## THE PROBLEM
The goal here is an exact copy of the entries below, without their pictures.

BEGIN MATERIAL PROVIDED

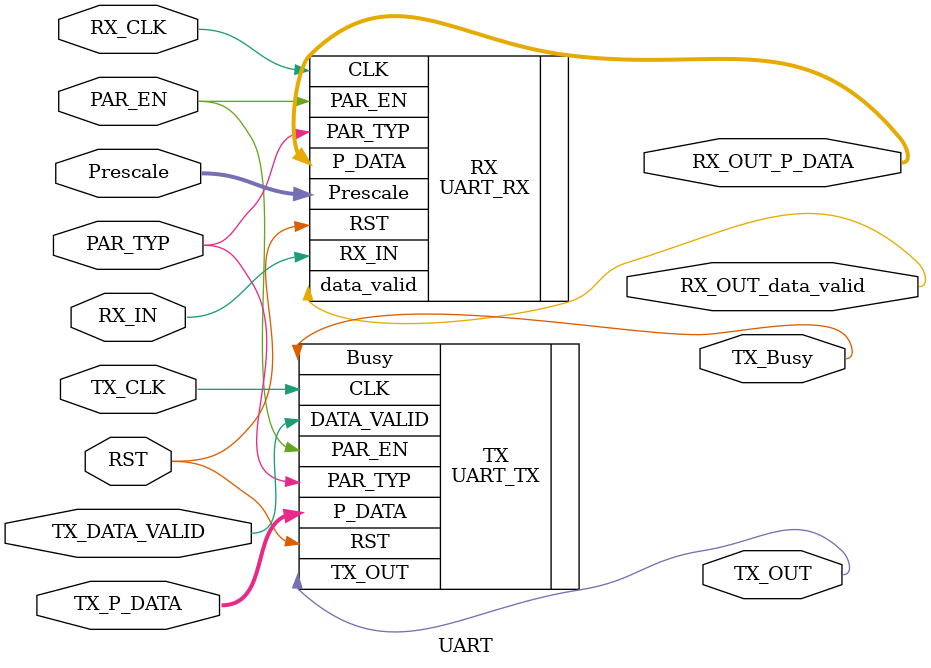
<source format=v>
/********************************************************************************************/
/********************************************************************************************/
/**************************		Author: Alyaa Mohamed    ************************************/
/**************************		Module: UART	         ************************************/
/********************************************************************************************/
/********************************************************************************************/

module UART #(parameter DATA_WIDTH = 8, PRESCALE_WIDTH = 6) 
(
    input   wire                                PAR_EN              ,
    input   wire   [PRESCALE_WIDTH - 1 : 0]     Prescale            ,
    input   wire                                PAR_TYP             ,

    input   wire                                RX_CLK              ,
    input   wire                                TX_CLK              ,
    input   wire                                RST                 ,

    input   wire                                RX_IN               ,

    input   wire   [DATA_WIDTH - 1 : 0]         TX_P_DATA           ,
    input   wire                                TX_DATA_VALID       ,

    output  wire   [DATA_WIDTH - 1 : 0]         RX_OUT_P_DATA       ,
    output  wire                                RX_OUT_data_valid   ,

    output  wire                                TX_OUT              ,
    output  wire                                TX_Busy
);
    

/*****************************************************************************************/
/*****************************Instantiation Of The Modules********************************/

    UART_RX #(.DATA_WIDTH(DATA_WIDTH), .PRESCALE_WIDTH(PRESCALE_WIDTH)) 
    RX
    (
        .PAR_EN(PAR_EN)                                             ,
        .RX_IN(RX_IN)                                               ,
        .Prescale(Prescale)                                         ,
        .PAR_TYP(PAR_TYP)                                           ,
        .CLK(RX_CLK)                                                ,
        .RST(RST)                                                   ,

        .P_DATA(RX_OUT_P_DATA)                                      ,
        .data_valid(RX_OUT_data_valid)
    );

/*****************************************************************************************/
/*****************************************************************************************/

    UART_TX #(.WIDTH(DATA_WIDTH))
    TX
    (
        .P_DATA(TX_P_DATA)                                          ,
        .DATA_VALID(TX_DATA_VALID)                                  ,
        .PAR_EN(PAR_EN)                                             ,
        .PAR_TYP(PAR_TYP)                                           ,
        .CLK(TX_CLK)                                                ,
        .RST(RST)                                                   ,

        .TX_OUT(TX_OUT)                                             ,
        .Busy(TX_Busy)
    );

endmodule
</source>
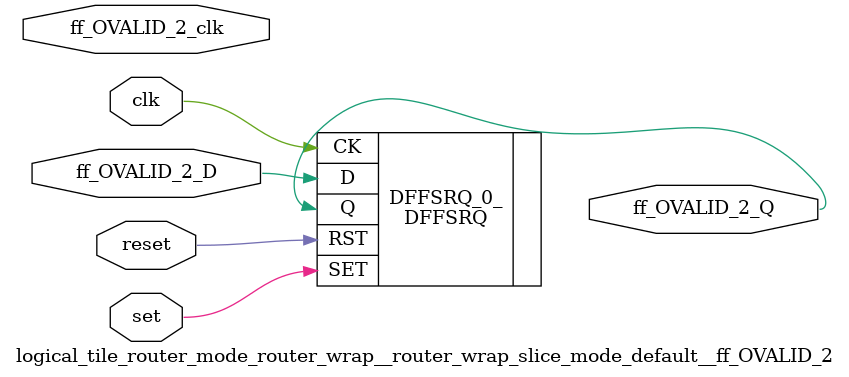
<source format=v>
`default_nettype none

module logical_tile_router_mode_router_wrap__router_wrap_slice_mode_default__ff_OVALID_2(set,
                                                                                         reset,
                                                                                         clk,
                                                                                         ff_OVALID_2_D,
                                                                                         ff_OVALID_2_Q,
                                                                                         ff_OVALID_2_clk);
//----- GLOBAL PORTS -----
input [0:0] set;
//----- GLOBAL PORTS -----
input [0:0] reset;
//----- GLOBAL PORTS -----
input [0:0] clk;
//----- INPUT PORTS -----
input [0:0] ff_OVALID_2_D;
//----- OUTPUT PORTS -----
output [0:0] ff_OVALID_2_Q;
//----- CLOCK PORTS -----
input [0:0] ff_OVALID_2_clk;

//----- BEGIN wire-connection ports -----
wire [0:0] ff_OVALID_2_D;
wire [0:0] ff_OVALID_2_Q;
wire [0:0] ff_OVALID_2_clk;
//----- END wire-connection ports -----


//----- BEGIN Registered ports -----
//----- END Registered ports -----



// ----- BEGIN Local short connections -----
// ----- END Local short connections -----
// ----- BEGIN Local output short connections -----
// ----- END Local output short connections -----

	DFFSRQ DFFSRQ_0_ (
		.SET(set),
		.RST(reset),
		.CK(clk),
		.D(ff_OVALID_2_D),
		.Q(ff_OVALID_2_Q));

endmodule
// ----- END Verilog module for logical_tile_router_mode_router_wrap__router_wrap_slice_mode_default__ff_OVALID_2 -----

//----- Default net type -----
`default_nettype wire




</source>
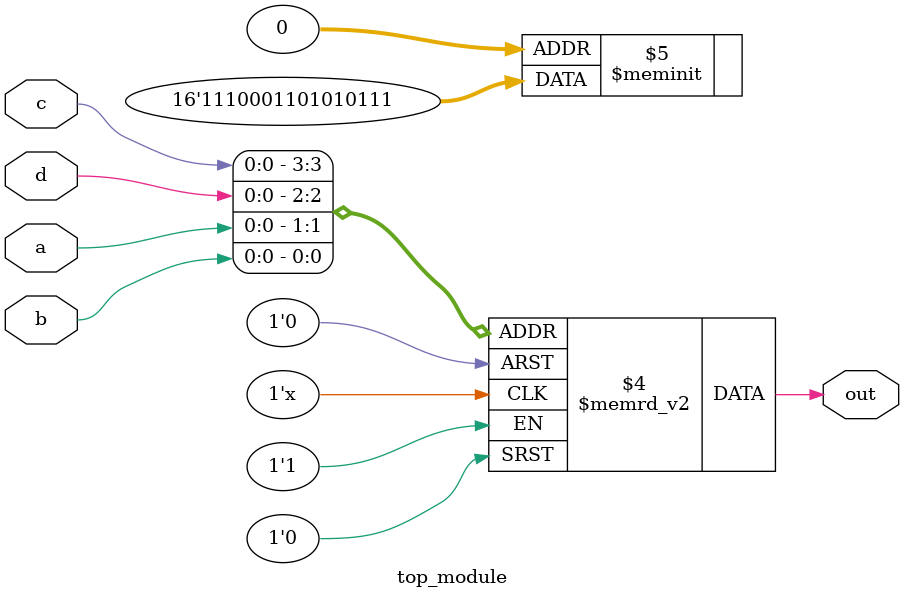
<source format=sv>
module top_module (
	input a, 
	input b,
	input c,
	input d,
	output reg out
);

always @(*) begin
	case ({c, d, a, b})
		4'b0000: out = 1;
		4'b0001: out = 1;
		4'b0011: out = 0;
		4'b0010: out = 1;
		4'b0100: out = 1;
		4'b0101: out = 0;
		4'b0111: out = 0;
		4'b0110: out = 1;
		4'b1000: out = 1;
		4'b1001: out = 1;
		4'b1011: out = 0;
		4'b1010: out = 0;
		4'b1100: out = 0;
		4'b1101: out = 1;
		4'b1111: out = 1;
		4'b1110: out = 1;
		default: out = 0;
	endcase
end

endmodule

</source>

END MATERIAL PROVIDED

## YOUR RESPONSE
<source format=v>
/********************************************************************************************/
/********************************************************************************************/
/**************************		Author: Alyaa Mohamed    ************************************/
/**************************		Module: UART	         ************************************/
/********************************************************************************************/
/********************************************************************************************/

module UART #(parameter DATA_WIDTH = 8, PRESCALE_WIDTH = 6) 
(
    input   wire                                PAR_EN              ,
    input   wire   [PRESCALE_WIDTH - 1 : 0]     Prescale            ,
    input   wire                                PAR_TYP             ,

    input   wire                                RX_CLK              ,
    input   wire                                TX_CLK              ,
    input   wire                                RST                 ,

    input   wire                                RX_IN               ,

    input   wire   [DATA_WIDTH - 1 : 0]         TX_P_DATA           ,
    input   wire                                TX_DATA_VALID       ,

    output  wire   [DATA_WIDTH - 1 : 0]         RX_OUT_P_DATA       ,
    output  wire                                RX_OUT_data_valid   ,

    output  wire                                TX_OUT              ,
    output  wire                                TX_Busy
);
    

/*****************************************************************************************/
/*****************************Instantiation Of The Modules********************************/

    UART_RX #(.DATA_WIDTH(DATA_WIDTH), .PRESCALE_WIDTH(PRESCALE_WIDTH)) 
    RX
    (
        .PAR_EN(PAR_EN)                                             ,
        .RX_IN(RX_IN)                                               ,
        .Prescale(Prescale)                                         ,
        .PAR_TYP(PAR_TYP)                                           ,
        .CLK(RX_CLK)                                                ,
        .RST(RST)                                                   ,

        .P_DATA(RX_OUT_P_DATA)                                      ,
        .data_valid(RX_OUT_data_valid)
    );

/*****************************************************************************************/
/*****************************************************************************************/

    UART_TX #(.WIDTH(DATA_WIDTH))
    TX
    (
        .P_DATA(TX_P_DATA)                                          ,
        .DATA_VALID(TX_DATA_VALID)                                  ,
        .PAR_EN(PAR_EN)                                             ,
        .PAR_TYP(PAR_TYP)                                           ,
        .CLK(TX_CLK)                                                ,
        .RST(RST)                                                   ,

        .TX_OUT(TX_OUT)                                             ,
        .Busy(TX_Busy)
    );

endmodule
</source>
<source format=v>
`default_nettype none

module logical_tile_router_mode_router_wrap__router_wrap_slice_mode_default__ff_OVALID_2(set,
                                                                                         reset,
                                                                                         clk,
                                                                                         ff_OVALID_2_D,
                                                                                         ff_OVALID_2_Q,
                                                                                         ff_OVALID_2_clk);
//----- GLOBAL PORTS -----
input [0:0] set;
//----- GLOBAL PORTS -----
input [0:0] reset;
//----- GLOBAL PORTS -----
input [0:0] clk;
//----- INPUT PORTS -----
input [0:0] ff_OVALID_2_D;
//----- OUTPUT PORTS -----
output [0:0] ff_OVALID_2_Q;
//----- CLOCK PORTS -----
input [0:0] ff_OVALID_2_clk;

//----- BEGIN wire-connection ports -----
wire [0:0] ff_OVALID_2_D;
wire [0:0] ff_OVALID_2_Q;
wire [0:0] ff_OVALID_2_clk;
//----- END wire-connection ports -----


//----- BEGIN Registered ports -----
//----- END Registered ports -----



// ----- BEGIN Local short connections -----
// ----- END Local short connections -----
// ----- BEGIN Local output short connections -----
// ----- END Local output short connections -----

	DFFSRQ DFFSRQ_0_ (
		.SET(set),
		.RST(reset),
		.CK(clk),
		.D(ff_OVALID_2_D),
		.Q(ff_OVALID_2_Q));

endmodule
// ----- END Verilog module for logical_tile_router_mode_router_wrap__router_wrap_slice_mode_default__ff_OVALID_2 -----

//----- Default net type -----
`default_nettype wire




</source>
<source format=sv>
module top_module (
	input a, 
	input b,
	input c,
	input d,
	output reg out
);

always @(*) begin
	case ({c, d, a, b})
		4'b0000: out = 1;
		4'b0001: out = 1;
		4'b0011: out = 0;
		4'b0010: out = 1;
		4'b0100: out = 1;
		4'b0101: out = 0;
		4'b0111: out = 0;
		4'b0110: out = 1;
		4'b1000: out = 1;
		4'b1001: out = 1;
		4'b1011: out = 0;
		4'b1010: out = 0;
		4'b1100: out = 0;
		4'b1101: out = 1;
		4'b1111: out = 1;
		4'b1110: out = 1;
		default: out = 0;
	endcase
end

endmodule

</source>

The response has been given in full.